Celestion SL600si loudspeaker & DLP600 digital equalizer

Following my reports on 13 mainly inexpensive loudspeakers that have appeared in the last four issues of Stereophile, I thought I would give myself a treat this month by reviewing the latest incarnations of a model that has stood the test of time: the two-way Celestion SL600Si...This is a carefully tuned infinite-baffle design, sacrificing ultimate extension for upper-bass and lower-midrange quality. Its crossover is conventionally British in that it puts flatness of on-axis amplitude response ahead of time coherence, while everything about it, from drive-units to the cabinet itself, is flagrantly "high-tech."

The SL600Si
It is almost six and a half years to the day that I first heard the prototype SL600, brought to my then house in Sussex, England, by Celestion's then heads of engineering, Graham Bank (still with the company after a stint at Wharfedale), and marketing, David Inman (the latter now with KEF). The wooden-enclosure SL6 was the first dynamic speaker to have wooed me away from the old Quad ESL, its copper-dome tweeter at last enabling a moving-coil design to have some of the treble magic that is routinely bundled in with electrostatics. But then to hear, back in the Fall of 1982, how the same drive-units could be made to produce a true high-end sound by replacing the SL6's conventional chipboard enclosure with one fabricated from aluminum honeycomb, was a mind-blower.

As soon as Celestion had solved the production problems associated with the new cabinet material—and there were many problems—the SL600 became my reference speaker of choice, surviving two house moves in the UK, one transatlantic translocation, two further changes of listening room in the US, and many, many, many system changes. Other speakers beckoned siren-like for a while, particularly the Magnepan MG2.5/R, Monitor Audio R952/MD, Acoustic Energy AE1, and Thiel CS1.2, but I kept on returning to the sound I liked the best.

And then, in the summer of '88, the '600 was replaced in my system—by Celestion's SL700, a speaker that finally made the old lady seem a little old-fashioned, even dowdy, by outdoing her in every area where she had previously starred, and adding higher levels of midrange and treble transparency to boot. My pair of SL600s went on to provide sterling service chez Olsher, where Dick used them for the subwoofer survey that appeared in the January 1989 issue, and I enjoyed music via the upper-class '700s (between batches of review speakers).

While I waited for a pair of the newly revised SL600Si's to be delivered to Santa Fe.

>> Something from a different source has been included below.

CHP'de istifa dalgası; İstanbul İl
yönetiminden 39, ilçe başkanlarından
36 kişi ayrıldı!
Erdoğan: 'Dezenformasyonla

Ostensibly, apart from a more granular matt-gray paint finish, the Si appears identical to the old '600. The rear panel, however, sports a whole new set of 4mm input sockets, two for the HF leg of the crossover and two for the bass/midrange, to allow bi-wiring or bi-amping. The second-order, 12dB/octave crossover has, in fact, been redesigned and now features star-earthing. (One of the factors that led to complaints from some UK critics—that the SL600 was congested in the midrange—was because the ground returns from the two drivers shared a pcb track.) The notch filter used to lower the amplitude of the tweeter's oil-can resonance has apparently also been redesigned, with better-quality components used.

The drive-units appear identical to those used in the older speaker: the 32mm copper-dome tweeter is formed in one piece with the coil former, the latter then acting as a shorted turn in the magnet gap to damp the driver's low-frequency resonance. The woofer, constructed on a diecast basket, is also a high-tech device, its flared PVC cone being developed with the aid of laser interferometry to ensure good pistonic motion throughout the driver's passband, the radiating area being said to decrease smoothly with increasing frequency. There is no separate dustcap as such; the cone is of a piece with an inverted dome, this again determined, via laser interferometry, to be optimal.

The cabinet is unique to the SL600Si (and similar to the SL700) in being fabricated from a 0.5"-thick, metal-honeycomb aircraft flooring material. While low in mass, thus minimizing energy storage, it is sufficiently stiff enough for the resonances of its panels to be pushed almost two octaves higher in frequency than with a conventional wooden cabinet. The contribution to the overall sound from the flexing of the enclosure walls will thus be moved away from the region where instruments and voices have their energy maxima, and will also be lower in level. The result should be a low delayed-resonance signature, with correspondingly low levels of midrange coloration. Because the walls of the enclosure will now be virtually transparent to midrange sound, it is filled with carefully graded foam to absorb as much of the woofer's backwave as possible.